Portals to cut up giant world (with indoor and outdoor scenes together) into smaller chunks and to help remove large complex parts but also mainly for special effects and such like.
Special portals and sectors will exist where the landscape meets the indoors. Large polygons are chose as occluders to hide large parts of the inside or large parts of the outside depending on where you are(in or out). Also when inside the inside is rendered first to minimize overdraw from the terrain that might only be a sliver through a doorway or window.
Then there is an octree that isn’t recursed too much, this handles mass culling and can make smaller, faster BSPs and also DYNAMIC geometry.
In each node of the octree a BSP tree is made.
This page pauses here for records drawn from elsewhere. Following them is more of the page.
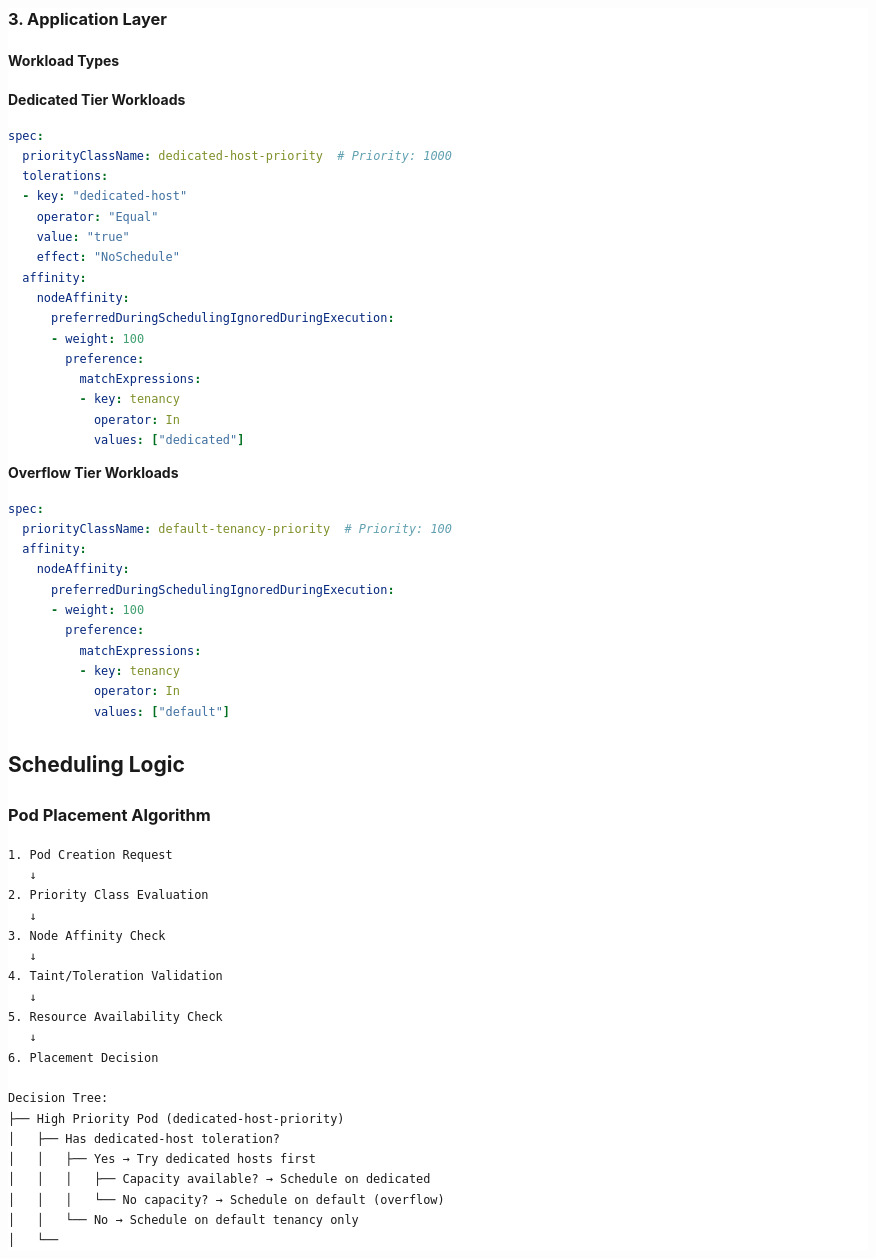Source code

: ### 3. Application Layer

#### Workload Types

**Dedicated Tier Workloads**
```yaml
spec:
  priorityClassName: dedicated-host-priority  # Priority: 1000
  tolerations:
  - key: "dedicated-host"
    operator: "Equal"
    value: "true"
    effect: "NoSchedule"
  affinity:
    nodeAffinity:
      preferredDuringSchedulingIgnoredDuringExecution:
      - weight: 100
        preference:
          matchExpressions:
          - key: tenancy
            operator: In
            values: ["dedicated"]
```

**Overflow Tier Workloads**
```yaml
spec:
  priorityClassName: default-tenancy-priority  # Priority: 100
  affinity:
    nodeAffinity:
      preferredDuringSchedulingIgnoredDuringExecution:
      - weight: 100
        preference:
          matchExpressions:
          - key: tenancy
            operator: In
            values: ["default"]
```

## Scheduling Logic

### Pod Placement Algorithm

```
1. Pod Creation Request
   ↓
2. Priority Class Evaluation
   ↓
3. Node Affinity Check
   ↓
4. Taint/Toleration Validation
   ↓
5. Resource Availability Check
   ↓
6. Placement Decision

Decision Tree:
├── High Priority Pod (dedicated-host-priority)
│   ├── Has dedicated-host toleration?
│   │   ├── Yes → Try dedicated hosts first
│   │   │   ├── Capacity available? → Schedule on dedicated
│   │   │   └── No capacity? → Schedule on default (overflow)
│   │   └── No → Schedule on default tenancy only
│   └── 
```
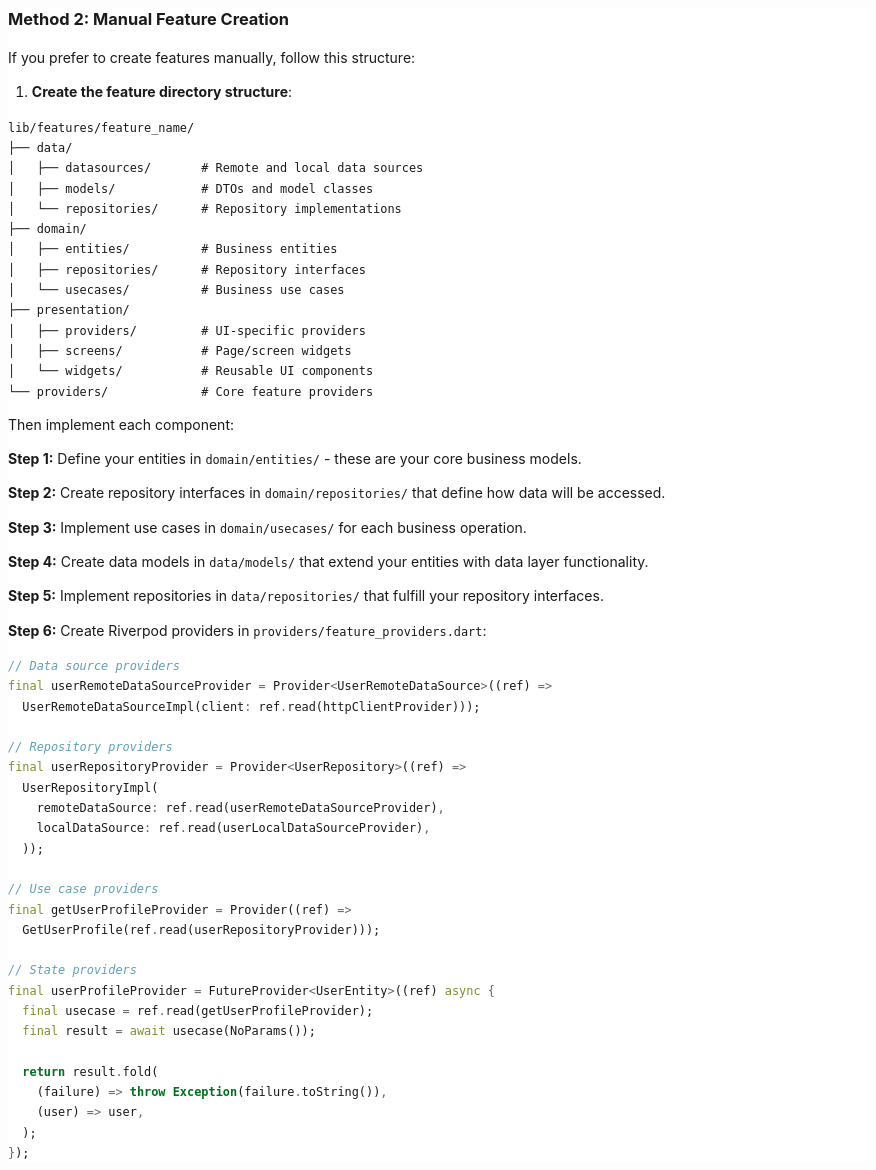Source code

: ### Method 2: Manual Feature Creation

If you prefer to create features manually, follow this structure:

1. **Create the feature directory structure**:

```plaintext
lib/features/feature_name/
├── data/
│   ├── datasources/       # Remote and local data sources
│   ├── models/            # DTOs and model classes
│   └── repositories/      # Repository implementations
├── domain/
│   ├── entities/          # Business entities
│   ├── repositories/      # Repository interfaces
│   └── usecases/          # Business use cases
├── presentation/
│   ├── providers/         # UI-specific providers
│   ├── screens/           # Page/screen widgets
│   └── widgets/           # Reusable UI components
└── providers/             # Core feature providers
```

Then implement each component:

**Step 1:** Define your entities in `domain/entities/` - these are your core business models.

**Step 2:** Create repository interfaces in `domain/repositories/` that define how data will be accessed.

**Step 3:** Implement use cases in `domain/usecases/` for each business operation.

**Step 4:** Create data models in `data/models/` that extend your entities with data layer functionality.

**Step 5:** Implement repositories in `data/repositories/` that fulfill your repository interfaces.

**Step 6:** Create Riverpod providers in `providers/feature_providers.dart`:

```dart
// Data source providers
final userRemoteDataSourceProvider = Provider<UserRemoteDataSource>((ref) =>
  UserRemoteDataSourceImpl(client: ref.read(httpClientProvider)));

// Repository providers
final userRepositoryProvider = Provider<UserRepository>((ref) =>
  UserRepositoryImpl(
    remoteDataSource: ref.read(userRemoteDataSourceProvider),
    localDataSource: ref.read(userLocalDataSourceProvider),
  ));

// Use case providers
final getUserProfileProvider = Provider((ref) =>
  GetUserProfile(ref.read(userRepositoryProvider)));

// State providers
final userProfileProvider = FutureProvider<UserEntity>((ref) async {
  final usecase = ref.read(getUserProfileProvider);
  final result = await usecase(NoParams());

  return result.fold(
    (failure) => throw Exception(failure.toString()),
    (user) => user,
  );
});
```
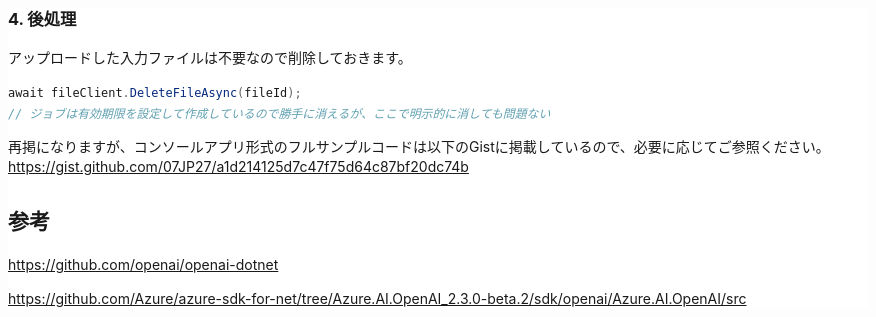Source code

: ### 4. 後処理
アップロードした入力ファイルは不要なので削除しておきます。
```csharp
await fileClient.DeleteFileAsync(fileId);
// ジョブは有効期限を設定して作成しているので勝手に消えるが、ここで明示的に消しても問題ない
```

再掲になりますが、コンソールアプリ形式のフルサンプルコードは以下のGistに掲載しているので、必要に応じてご参照ください。
https://gist.github.com/07JP27/a1d214125d7c47f75d64c87bf20dc74b


## 参考
https://github.com/openai/openai-dotnet

https://github.com/Azure/azure-sdk-for-net/tree/Azure.AI.OpenAI_2.3.0-beta.2/sdk/openai/Azure.AI.OpenAI/src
The BSP tree is rendered front to back to minimize overdraw. Transparent polygons are then drawn with a seperate BSP tree in back to front order.

The octree(and so also the BSP trees) will be fully programmable for different systems (fast CPU and slow GFX or slow CPU but very fast gfx etc.)

Tim

Tim, that is very much like what I was saying. What I was curious about is using the large occulders. I haven’t looked at this stuff before, how does that help you? By the sounds of things you will have to use an occulsion buffer to determine when to stop the front to back rendering, which means that large occulders will have no baring on the subject.

Can you explain how they help? Thanks

the method i mention which genrates cells during the creation, and portals by cutting the cells with each other seams to work pretty well.

[This message has been edited by okapota (edited 06-20-2001).]